◆ Task directions ◆
Report back every line below that carries the word "mentions".

◆ Collection entries ◆
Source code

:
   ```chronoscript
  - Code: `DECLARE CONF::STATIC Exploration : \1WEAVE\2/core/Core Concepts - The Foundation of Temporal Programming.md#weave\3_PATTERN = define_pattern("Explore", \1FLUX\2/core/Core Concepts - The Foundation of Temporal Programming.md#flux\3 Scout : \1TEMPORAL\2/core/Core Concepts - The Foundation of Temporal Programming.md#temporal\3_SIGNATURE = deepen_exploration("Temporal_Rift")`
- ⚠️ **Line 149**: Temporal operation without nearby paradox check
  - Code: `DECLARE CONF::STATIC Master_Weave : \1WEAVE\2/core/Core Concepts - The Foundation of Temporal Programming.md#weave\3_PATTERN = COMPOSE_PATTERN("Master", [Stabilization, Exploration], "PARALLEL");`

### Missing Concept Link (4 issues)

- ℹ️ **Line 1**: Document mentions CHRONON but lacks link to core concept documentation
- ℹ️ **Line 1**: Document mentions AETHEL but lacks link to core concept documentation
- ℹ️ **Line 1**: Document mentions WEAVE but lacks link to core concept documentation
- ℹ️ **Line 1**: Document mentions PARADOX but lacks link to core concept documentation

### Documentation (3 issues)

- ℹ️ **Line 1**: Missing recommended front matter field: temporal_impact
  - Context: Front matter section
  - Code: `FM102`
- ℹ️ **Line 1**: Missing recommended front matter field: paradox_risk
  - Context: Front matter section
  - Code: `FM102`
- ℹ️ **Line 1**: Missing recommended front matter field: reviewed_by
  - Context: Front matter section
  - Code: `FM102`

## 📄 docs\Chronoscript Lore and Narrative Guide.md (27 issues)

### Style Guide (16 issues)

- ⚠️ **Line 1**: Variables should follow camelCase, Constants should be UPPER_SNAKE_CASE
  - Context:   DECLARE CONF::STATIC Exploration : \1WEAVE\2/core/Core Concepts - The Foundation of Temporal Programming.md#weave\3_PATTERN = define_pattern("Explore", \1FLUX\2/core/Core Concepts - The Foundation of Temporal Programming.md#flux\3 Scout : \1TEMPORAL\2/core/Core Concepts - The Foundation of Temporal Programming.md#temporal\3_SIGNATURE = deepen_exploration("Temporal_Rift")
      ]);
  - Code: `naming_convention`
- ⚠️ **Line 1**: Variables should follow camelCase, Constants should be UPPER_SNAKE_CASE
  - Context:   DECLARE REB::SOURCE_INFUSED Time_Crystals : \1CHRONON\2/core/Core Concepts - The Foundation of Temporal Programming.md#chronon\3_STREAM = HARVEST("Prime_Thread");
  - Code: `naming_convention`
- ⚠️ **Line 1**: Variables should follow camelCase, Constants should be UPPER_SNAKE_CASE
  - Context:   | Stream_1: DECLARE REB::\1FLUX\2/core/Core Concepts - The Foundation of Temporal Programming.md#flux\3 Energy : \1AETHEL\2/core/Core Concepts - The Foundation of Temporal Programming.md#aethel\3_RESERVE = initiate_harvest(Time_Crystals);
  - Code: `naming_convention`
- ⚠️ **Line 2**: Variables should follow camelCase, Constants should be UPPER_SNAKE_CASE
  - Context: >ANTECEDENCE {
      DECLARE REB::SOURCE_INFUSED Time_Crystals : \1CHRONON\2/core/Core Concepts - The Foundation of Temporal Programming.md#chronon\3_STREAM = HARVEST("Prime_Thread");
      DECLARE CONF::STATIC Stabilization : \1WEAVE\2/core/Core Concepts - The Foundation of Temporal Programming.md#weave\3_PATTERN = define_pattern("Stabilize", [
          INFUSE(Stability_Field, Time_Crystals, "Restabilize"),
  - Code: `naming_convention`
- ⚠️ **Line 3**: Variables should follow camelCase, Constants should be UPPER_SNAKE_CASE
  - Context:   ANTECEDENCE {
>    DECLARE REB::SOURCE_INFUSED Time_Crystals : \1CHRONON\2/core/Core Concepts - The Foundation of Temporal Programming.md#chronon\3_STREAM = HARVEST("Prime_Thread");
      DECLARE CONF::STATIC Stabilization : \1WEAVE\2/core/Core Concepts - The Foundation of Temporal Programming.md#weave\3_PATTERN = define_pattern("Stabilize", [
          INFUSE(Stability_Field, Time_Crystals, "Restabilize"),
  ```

◆ Task answer ◆
- ℹ️ **Line 1**: Document mentions CHRONON but lacks link to core concept documentation
- ℹ️ **Line 1**: Document mentions AETHEL but lacks link to core concept documentation
- ℹ️ **Line 1**: Document mentions WEAVE but lacks link to core concept documentation
- ℹ️ **Line 1**: Document mentions PARADOX but lacks link to core concept documentation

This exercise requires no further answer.